YOUR INSTRUCTIONS:
Going down the listing below, print exactly each line from the one with "- **Аудит**: Логирование" up to and including the one with "- ✅ Масштабируемая", and skip the rest.

***** DATA FOR THIS EXERCISE

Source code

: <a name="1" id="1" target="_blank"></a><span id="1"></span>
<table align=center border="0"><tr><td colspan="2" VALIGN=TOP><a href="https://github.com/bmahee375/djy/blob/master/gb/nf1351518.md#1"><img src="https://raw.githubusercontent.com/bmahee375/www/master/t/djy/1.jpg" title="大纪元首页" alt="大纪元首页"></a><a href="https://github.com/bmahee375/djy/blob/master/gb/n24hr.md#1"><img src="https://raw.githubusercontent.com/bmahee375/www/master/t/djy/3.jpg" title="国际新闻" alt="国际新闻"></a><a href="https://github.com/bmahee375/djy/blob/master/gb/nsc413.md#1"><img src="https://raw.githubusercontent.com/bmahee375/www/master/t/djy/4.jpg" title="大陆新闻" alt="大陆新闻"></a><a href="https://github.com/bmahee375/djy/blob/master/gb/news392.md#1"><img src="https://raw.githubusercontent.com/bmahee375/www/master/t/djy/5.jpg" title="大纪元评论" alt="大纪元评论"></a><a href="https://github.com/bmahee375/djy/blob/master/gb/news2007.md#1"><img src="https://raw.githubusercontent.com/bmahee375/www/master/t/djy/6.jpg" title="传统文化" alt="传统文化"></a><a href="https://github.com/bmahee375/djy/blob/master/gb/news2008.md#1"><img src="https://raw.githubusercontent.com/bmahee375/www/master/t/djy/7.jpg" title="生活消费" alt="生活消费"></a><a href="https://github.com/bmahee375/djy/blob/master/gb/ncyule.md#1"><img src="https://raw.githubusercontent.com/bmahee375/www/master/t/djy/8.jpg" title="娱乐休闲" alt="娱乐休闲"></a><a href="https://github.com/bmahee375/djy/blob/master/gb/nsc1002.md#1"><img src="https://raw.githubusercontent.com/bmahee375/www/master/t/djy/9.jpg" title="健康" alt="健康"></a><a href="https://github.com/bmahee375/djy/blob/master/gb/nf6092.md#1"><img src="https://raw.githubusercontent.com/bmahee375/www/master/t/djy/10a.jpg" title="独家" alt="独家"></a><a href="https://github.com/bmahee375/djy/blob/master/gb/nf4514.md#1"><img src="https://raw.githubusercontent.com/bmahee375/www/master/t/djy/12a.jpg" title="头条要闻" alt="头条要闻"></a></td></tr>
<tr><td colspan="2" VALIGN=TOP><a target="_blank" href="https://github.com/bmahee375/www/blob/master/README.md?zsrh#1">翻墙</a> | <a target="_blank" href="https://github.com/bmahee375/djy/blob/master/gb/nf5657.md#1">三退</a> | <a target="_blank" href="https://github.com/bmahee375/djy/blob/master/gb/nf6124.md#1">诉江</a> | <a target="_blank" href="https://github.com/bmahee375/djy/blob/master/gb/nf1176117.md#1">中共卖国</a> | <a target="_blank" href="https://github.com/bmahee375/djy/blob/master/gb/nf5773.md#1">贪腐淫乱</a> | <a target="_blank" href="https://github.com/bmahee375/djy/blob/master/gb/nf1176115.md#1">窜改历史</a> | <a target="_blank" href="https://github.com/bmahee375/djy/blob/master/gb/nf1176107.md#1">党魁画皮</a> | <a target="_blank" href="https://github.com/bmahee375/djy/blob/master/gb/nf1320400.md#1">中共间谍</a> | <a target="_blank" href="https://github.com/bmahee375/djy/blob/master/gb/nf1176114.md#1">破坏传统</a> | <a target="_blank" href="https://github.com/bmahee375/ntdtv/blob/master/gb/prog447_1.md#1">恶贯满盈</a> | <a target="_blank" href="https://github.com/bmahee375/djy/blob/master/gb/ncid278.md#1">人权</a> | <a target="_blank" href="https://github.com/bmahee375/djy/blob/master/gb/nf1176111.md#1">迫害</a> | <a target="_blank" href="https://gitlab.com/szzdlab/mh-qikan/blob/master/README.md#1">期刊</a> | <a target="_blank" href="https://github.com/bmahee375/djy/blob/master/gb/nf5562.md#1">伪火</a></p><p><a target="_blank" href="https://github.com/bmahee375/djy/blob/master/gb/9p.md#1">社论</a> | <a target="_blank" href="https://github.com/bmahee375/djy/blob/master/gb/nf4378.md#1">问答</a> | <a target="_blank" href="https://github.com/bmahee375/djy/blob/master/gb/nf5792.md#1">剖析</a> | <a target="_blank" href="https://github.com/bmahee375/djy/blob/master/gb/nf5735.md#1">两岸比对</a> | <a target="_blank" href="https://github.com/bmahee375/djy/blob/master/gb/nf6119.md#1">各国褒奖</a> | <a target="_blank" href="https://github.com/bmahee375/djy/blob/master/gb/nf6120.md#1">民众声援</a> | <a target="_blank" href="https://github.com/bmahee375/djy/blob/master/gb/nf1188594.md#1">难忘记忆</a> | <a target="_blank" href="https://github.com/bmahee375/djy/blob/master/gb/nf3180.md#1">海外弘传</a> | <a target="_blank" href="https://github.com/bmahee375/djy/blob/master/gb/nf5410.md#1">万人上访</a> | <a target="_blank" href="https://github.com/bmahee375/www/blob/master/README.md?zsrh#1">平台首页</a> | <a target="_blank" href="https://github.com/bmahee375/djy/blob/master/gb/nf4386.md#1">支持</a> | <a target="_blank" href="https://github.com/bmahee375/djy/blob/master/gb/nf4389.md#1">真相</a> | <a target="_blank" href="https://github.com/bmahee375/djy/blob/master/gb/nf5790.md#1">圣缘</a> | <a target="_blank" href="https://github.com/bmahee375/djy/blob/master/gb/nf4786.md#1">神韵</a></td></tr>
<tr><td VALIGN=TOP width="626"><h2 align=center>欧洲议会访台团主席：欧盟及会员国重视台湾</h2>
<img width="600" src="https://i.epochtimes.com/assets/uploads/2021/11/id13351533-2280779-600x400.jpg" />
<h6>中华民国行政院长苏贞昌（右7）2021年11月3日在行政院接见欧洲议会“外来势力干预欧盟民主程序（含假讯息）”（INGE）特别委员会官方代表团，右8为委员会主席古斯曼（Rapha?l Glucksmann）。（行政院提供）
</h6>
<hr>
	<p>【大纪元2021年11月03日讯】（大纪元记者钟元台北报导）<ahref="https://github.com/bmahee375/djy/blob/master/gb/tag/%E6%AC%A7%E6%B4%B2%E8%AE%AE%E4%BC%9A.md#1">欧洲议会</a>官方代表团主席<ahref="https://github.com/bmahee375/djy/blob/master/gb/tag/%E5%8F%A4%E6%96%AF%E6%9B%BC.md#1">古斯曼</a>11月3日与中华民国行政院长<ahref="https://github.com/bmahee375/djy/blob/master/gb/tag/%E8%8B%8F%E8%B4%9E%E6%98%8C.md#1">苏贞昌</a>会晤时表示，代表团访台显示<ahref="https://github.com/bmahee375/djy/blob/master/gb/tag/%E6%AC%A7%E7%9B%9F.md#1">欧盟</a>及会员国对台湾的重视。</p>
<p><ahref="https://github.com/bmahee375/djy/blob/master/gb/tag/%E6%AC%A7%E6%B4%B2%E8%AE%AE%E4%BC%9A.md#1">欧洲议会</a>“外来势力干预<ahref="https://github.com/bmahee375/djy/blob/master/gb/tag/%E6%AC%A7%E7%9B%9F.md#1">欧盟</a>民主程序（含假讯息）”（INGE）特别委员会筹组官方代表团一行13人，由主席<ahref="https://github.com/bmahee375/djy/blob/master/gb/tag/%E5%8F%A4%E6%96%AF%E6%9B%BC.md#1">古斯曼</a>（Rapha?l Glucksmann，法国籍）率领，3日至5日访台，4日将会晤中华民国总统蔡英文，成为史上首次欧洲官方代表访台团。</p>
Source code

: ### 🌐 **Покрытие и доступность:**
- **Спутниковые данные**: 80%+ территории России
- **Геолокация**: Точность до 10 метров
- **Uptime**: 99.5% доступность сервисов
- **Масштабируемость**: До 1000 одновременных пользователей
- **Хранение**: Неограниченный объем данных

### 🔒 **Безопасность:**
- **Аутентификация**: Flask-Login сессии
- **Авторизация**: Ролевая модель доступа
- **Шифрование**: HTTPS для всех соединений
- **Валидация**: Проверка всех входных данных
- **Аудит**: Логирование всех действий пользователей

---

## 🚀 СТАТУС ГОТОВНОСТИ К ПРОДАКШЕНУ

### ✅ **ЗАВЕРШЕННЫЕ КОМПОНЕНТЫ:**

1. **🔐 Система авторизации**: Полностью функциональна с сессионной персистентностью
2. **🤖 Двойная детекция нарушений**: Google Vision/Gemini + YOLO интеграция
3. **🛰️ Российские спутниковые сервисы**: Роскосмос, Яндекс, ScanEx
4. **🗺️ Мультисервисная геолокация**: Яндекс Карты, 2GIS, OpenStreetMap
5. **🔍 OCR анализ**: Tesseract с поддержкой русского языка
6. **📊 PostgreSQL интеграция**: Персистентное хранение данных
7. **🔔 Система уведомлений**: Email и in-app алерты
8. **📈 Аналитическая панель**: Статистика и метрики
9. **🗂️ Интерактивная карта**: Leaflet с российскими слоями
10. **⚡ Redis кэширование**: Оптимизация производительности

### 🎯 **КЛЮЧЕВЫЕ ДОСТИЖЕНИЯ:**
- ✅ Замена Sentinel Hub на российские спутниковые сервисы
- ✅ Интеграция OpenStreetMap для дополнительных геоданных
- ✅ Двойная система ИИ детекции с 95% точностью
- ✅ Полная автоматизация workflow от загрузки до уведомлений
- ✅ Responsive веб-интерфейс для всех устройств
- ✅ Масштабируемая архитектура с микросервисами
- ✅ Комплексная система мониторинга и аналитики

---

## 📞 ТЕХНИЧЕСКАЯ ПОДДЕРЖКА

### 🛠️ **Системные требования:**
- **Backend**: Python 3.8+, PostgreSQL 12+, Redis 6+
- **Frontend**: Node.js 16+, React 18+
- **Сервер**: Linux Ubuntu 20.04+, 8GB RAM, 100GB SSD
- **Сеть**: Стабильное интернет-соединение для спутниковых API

**********

ANSWER TO THIS TASK:
- **Аудит**: Логирование всех действий пользователей

---

## 🚀 СТАТУС ГОТОВНОСТИ К ПРОДАКШЕНУ

### ✅ **ЗАВЕРШЕННЫЕ КОМПОНЕНТЫ:**

1. **🔐 Система авторизации**: Полностью функциональна с сессионной персистентностью
2. **🤖 Двойная детекция нарушений**: Google Vision/Gemini + YOLO интеграция
3. **🛰️ Российские спутниковые сервисы**: Роскосмос, Яндекс, ScanEx
4. **🗺️ Мультисервисная геолокация**: Яндекс Карты, 2GIS, OpenStreetMap
5. **🔍 OCR анализ**: Tesseract с поддержкой русского языка
6. **📊 PostgreSQL интеграция**: Персистентное хранение данных
7. **🔔 Система уведомлений**: Email и in-app алерты
8. **📈 Аналитическая панель**: Статистика и метрики
9. **🗂️ Интерактивная карта**: Leaflet с российскими слоями
10. **⚡ Redis кэширование**: Оптимизация производительности

### 🎯 **КЛЮЧЕВЫЕ ДОСТИЖЕНИЯ:**
- ✅ Замена Sentinel Hub на российские спутниковые сервисы
- ✅ Интеграция OpenStreetMap для дополнительных геоданных
- ✅ Двойная система ИИ детекции с 95% точностью
- ✅ Полная автоматизация workflow от загрузки до уведомлений
- ✅ Responsive веб-интерфейс для всех устройств
- ✅ Масштабируемая архитектура с микросервисами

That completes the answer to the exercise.